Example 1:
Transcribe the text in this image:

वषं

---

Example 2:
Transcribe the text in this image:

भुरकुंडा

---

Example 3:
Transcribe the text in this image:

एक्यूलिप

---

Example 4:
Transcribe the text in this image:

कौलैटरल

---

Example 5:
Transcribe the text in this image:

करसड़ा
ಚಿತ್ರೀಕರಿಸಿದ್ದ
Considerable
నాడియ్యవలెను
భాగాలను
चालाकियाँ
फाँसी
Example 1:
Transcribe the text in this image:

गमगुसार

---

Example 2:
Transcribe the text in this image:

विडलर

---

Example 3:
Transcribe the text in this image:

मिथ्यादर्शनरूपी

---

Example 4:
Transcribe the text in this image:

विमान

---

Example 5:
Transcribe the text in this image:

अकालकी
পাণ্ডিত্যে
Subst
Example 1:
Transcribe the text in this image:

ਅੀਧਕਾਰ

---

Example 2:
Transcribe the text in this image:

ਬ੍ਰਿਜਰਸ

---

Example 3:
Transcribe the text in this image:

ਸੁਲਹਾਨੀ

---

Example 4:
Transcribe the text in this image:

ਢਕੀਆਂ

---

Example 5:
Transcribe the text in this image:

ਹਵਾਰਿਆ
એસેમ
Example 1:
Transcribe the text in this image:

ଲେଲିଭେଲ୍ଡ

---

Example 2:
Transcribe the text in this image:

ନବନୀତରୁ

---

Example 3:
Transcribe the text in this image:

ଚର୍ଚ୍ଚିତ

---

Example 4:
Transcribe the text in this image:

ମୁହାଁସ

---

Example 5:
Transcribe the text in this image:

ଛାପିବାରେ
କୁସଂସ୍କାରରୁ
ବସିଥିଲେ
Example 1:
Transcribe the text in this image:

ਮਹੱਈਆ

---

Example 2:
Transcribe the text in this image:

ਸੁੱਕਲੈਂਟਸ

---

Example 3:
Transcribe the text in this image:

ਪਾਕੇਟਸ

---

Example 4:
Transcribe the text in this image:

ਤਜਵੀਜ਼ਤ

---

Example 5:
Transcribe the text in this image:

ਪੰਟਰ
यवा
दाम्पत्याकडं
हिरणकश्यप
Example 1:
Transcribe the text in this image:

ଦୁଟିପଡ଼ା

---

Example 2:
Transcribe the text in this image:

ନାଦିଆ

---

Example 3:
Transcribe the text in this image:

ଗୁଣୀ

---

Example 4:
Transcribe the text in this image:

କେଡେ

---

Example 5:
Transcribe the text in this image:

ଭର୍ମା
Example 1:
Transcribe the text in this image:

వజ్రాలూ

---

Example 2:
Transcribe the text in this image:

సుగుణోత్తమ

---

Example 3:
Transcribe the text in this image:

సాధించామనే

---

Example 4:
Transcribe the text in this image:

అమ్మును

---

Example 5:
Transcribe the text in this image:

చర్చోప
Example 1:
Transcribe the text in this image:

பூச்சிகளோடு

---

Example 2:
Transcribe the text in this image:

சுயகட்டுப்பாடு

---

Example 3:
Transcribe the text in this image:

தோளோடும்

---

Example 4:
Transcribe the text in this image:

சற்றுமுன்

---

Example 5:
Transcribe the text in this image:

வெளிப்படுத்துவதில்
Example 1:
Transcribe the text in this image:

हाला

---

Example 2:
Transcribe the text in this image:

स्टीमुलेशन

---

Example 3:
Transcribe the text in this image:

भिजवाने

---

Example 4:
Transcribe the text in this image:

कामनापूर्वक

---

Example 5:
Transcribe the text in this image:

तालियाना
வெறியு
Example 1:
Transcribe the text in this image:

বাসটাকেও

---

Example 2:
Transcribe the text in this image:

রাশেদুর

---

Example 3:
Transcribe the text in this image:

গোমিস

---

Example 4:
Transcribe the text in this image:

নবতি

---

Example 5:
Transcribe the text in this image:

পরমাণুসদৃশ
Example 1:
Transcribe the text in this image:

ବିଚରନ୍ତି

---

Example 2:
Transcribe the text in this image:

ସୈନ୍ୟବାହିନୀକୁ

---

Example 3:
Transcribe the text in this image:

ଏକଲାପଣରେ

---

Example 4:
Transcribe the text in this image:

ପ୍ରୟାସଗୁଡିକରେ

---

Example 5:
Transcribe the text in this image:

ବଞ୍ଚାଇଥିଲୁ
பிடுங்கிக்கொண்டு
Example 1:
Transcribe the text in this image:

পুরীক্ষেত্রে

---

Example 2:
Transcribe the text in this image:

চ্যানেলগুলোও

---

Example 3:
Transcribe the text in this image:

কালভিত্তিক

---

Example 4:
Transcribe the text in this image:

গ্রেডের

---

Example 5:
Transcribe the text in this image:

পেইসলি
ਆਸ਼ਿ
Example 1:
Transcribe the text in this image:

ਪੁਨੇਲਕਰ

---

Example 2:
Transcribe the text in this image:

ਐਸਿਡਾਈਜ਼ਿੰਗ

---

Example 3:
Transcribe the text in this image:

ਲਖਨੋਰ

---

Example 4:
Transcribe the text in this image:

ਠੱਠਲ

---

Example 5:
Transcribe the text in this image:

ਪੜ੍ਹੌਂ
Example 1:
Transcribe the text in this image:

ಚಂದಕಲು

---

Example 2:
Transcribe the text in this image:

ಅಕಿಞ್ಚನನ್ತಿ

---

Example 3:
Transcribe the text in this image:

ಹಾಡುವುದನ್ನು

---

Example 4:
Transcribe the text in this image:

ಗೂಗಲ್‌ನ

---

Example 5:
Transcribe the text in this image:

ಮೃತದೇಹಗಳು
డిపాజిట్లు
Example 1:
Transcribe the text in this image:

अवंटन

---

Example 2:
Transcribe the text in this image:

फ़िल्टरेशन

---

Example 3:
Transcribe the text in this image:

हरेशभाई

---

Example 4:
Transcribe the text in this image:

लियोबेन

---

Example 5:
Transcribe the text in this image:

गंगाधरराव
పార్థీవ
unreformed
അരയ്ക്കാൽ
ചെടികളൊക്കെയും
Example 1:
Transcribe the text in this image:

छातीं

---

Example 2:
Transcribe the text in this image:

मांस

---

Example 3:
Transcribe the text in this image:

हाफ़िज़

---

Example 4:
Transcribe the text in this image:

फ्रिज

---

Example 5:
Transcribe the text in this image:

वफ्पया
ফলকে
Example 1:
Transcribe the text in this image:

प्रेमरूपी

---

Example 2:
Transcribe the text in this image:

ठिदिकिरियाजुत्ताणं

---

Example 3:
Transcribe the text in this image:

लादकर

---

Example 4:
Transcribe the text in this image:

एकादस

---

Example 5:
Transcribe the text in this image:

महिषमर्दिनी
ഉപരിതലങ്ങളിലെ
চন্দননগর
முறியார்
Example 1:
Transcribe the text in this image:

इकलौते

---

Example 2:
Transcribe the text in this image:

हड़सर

════════════════

» Problem
Set the entries down again, unchanged and complete.

» Reply
Example 1:
Transcribe the text in this image:

वषं

---

Example 2:
Transcribe the text in this image:

भुरकुंडा

---

Example 3:
Transcribe the text in this image:

एक्यूलिप

---

Example 4:
Transcribe the text in this image:

कौलैटरल

---

Example 5:
Transcribe the text in this image:

करसड़ा
ಚಿತ್ರೀಕರಿಸಿದ್ದ
Considerable
నాడియ్యవలెను
భాగాలను
चालाकियाँ
फाँसी
Example 1:
Transcribe the text in this image:

गमगुसार

---

Example 2:
Transcribe the text in this image:

विडलर

---

Example 3:
Transcribe the text in this image:

मिथ्यादर्शनरूपी

---

Example 4:
Transcribe the text in this image:

विमान

---

Example 5:
Transcribe the text in this image:

अकालकी
পাণ্ডিত্যে
Subst
Example 1:
Transcribe the text in this image:

ਅੀਧਕਾਰ

---

Example 2:
Transcribe the text in this image:

ਬ੍ਰਿਜਰਸ

---

Example 3:
Transcribe the text in this image:

ਸੁਲਹਾਨੀ

---

Example 4:
Transcribe the text in this image:

ਢਕੀਆਂ

---

Example 5:
Transcribe the text in this image:

ਹਵਾਰਿਆ
એસેમ
Example 1:
Transcribe the text in this image:

ଲେଲିଭେଲ୍ଡ

---

Example 2:
Transcribe the text in this image:

ନବନୀତରୁ

---

Example 3:
Transcribe the text in this image:

ଚର୍ଚ୍ଚିତ

---

Example 4:
Transcribe the text in this image:

ମୁହାଁସ

---

Example 5:
Transcribe the text in this image:

ଛାପିବାରେ
କୁସଂସ୍କାରରୁ
ବସିଥିଲେ
Example 1:
Transcribe the text in this image:

ਮਹੱਈਆ

---

Example 2:
Transcribe the text in this image:

ਸੁੱਕਲੈਂਟਸ

---

Example 3:
Transcribe the text in this image:

ਪਾਕੇਟਸ

---

Example 4:
Transcribe the text in this image:

ਤਜਵੀਜ਼ਤ

---

Example 5:
Transcribe the text in this image:

ਪੰਟਰ
यवा
दाम्पत्याकडं
हिरणकश्यप
Example 1:
Transcribe the text in this image:

ଦୁଟିପଡ଼ା

---

Example 2:
Transcribe the text in this image:

ନାଦିଆ

---

Example 3:
Transcribe the text in this image:

ଗୁଣୀ

---

Example 4:
Transcribe the text in this image:

କେଡେ

---

Example 5:
Transcribe the text in this image:

ଭର୍ମା
Example 1:
Transcribe the text in this image:

వజ్రాలూ

---

Example 2:
Transcribe the text in this image:

సుగుణోత్తమ

---

Example 3:
Transcribe the text in this image:

సాధించామనే

---

Example 4:
Transcribe the text in this image:

అమ్మును

---

Example 5:
Transcribe the text in this image:

చర్చోప
Example 1:
Transcribe the text in this image:

பூச்சிகளோடு

---

Example 2:
Transcribe the text in this image:

சுயகட்டுப்பாடு

---

Example 3:
Transcribe the text in this image:

தோளோடும்

---

Example 4:
Transcribe the text in this image:

சற்றுமுன்

---

Example 5:
Transcribe the text in this image:

வெளிப்படுத்துவதில்
Example 1:
Transcribe the text in this image:

हाला

---

Example 2:
Transcribe the text in this image:

स्टीमुलेशन

---

Example 3:
Transcribe the text in this image:

भिजवाने

---

Example 4:
Transcribe the text in this image:

कामनापूर्वक

---

Example 5:
Transcribe the text in this image:

तालियाना
வெறியு
Example 1:
Transcribe the text in this image:

বাসটাকেও

---

Example 2:
Transcribe the text in this image:

রাশেদুর

---

Example 3:
Transcribe the text in this image:

গোমিস

---

Example 4:
Transcribe the text in this image:

নবতি

---

Example 5:
Transcribe the text in this image:

পরমাণুসদৃশ
Example 1:
Transcribe the text in this image:

ବିଚରନ୍ତି

---

Example 2:
Transcribe the text in this image:

ସୈନ୍ୟବାହିନୀକୁ

---

Example 3:
Transcribe the text in this image:

ଏକଲାପଣରେ

---

Example 4:
Transcribe the text in this image:

ପ୍ରୟାସଗୁଡିକରେ

---

Example 5:
Transcribe the text in this image:

ବଞ୍ଚାଇଥିଲୁ
பிடுங்கிக்கொண்டு
Example 1:
Transcribe the text in this image:

পুরীক্ষেত্রে

---

Example 2:
Transcribe the text in this image:

চ্যানেলগুলোও

---

Example 3:
Transcribe the text in this image:

কালভিত্তিক

---

Example 4:
Transcribe the text in this image:

গ্রেডের

---

Example 5:
Transcribe the text in this image:

পেইসলি
ਆਸ਼ਿ
Example 1:
Transcribe the text in this image:

ਪੁਨੇਲਕਰ

---

Example 2:
Transcribe the text in this image:

ਐਸਿਡਾਈਜ਼ਿੰਗ

---

Example 3:
Transcribe the text in this image:

ਲਖਨੋਰ

---

Example 4:
Transcribe the text in this image:

ਠੱਠਲ

---

Example 5:
Transcribe the text in this image:

ਪੜ੍ਹੌਂ
Example 1:
Transcribe the text in this image:

ಚಂದಕಲು

---

Example 2:
Transcribe the text in this image:

ಅಕಿಞ್ಚನನ್ತಿ

---

Example 3:
Transcribe the text in this image:

ಹಾಡುವುದನ್ನು

---

Example 4:
Transcribe the text in this image:

ಗೂಗಲ್‌ನ

---

Example 5:
Transcribe the text in this image:

ಮೃತದೇಹಗಳು
డిపాజిట్లు
Example 1:
Transcribe the text in this image:

अवंटन

---

Example 2:
Transcribe the text in this image:

फ़िल्टरेशन

---

Example 3:
Transcribe the text in this image:

हरेशभाई

---

Example 4:
Transcribe the text in this image:

लियोबेन

---

Example 5:
Transcribe the text in this image:

गंगाधरराव
పార్థీవ
unreformed
അരയ്ക്കാൽ
ചെടികളൊക്കെയും
Example 1:
Transcribe the text in this image:

छातीं

---

Example 2:
Transcribe the text in this image:

मांस

---

Example 3:
Transcribe the text in this image:

हाफ़िज़

---

Example 4:
Transcribe the text in this image:

फ्रिज

---

Example 5:
Transcribe the text in this image:

वफ्पया
ফলকে
Example 1:
Transcribe the text in this image:

प्रेमरूपी

---

Example 2:
Transcribe the text in this image:

ठिदिकिरियाजुत्ताणं

---

Example 3:
Transcribe the text in this image:

लादकर

---

Example 4:
Transcribe the text in this image:

एकादस

---

Example 5:
Transcribe the text in this image:

महिषमर्दिनी
ഉപരിതലങ്ങളിലെ
চন্দননগর
முறியார்
Example 1:
Transcribe the text in this image:

इकलौते

---

Example 2:
Transcribe the text in this image:

हड़सर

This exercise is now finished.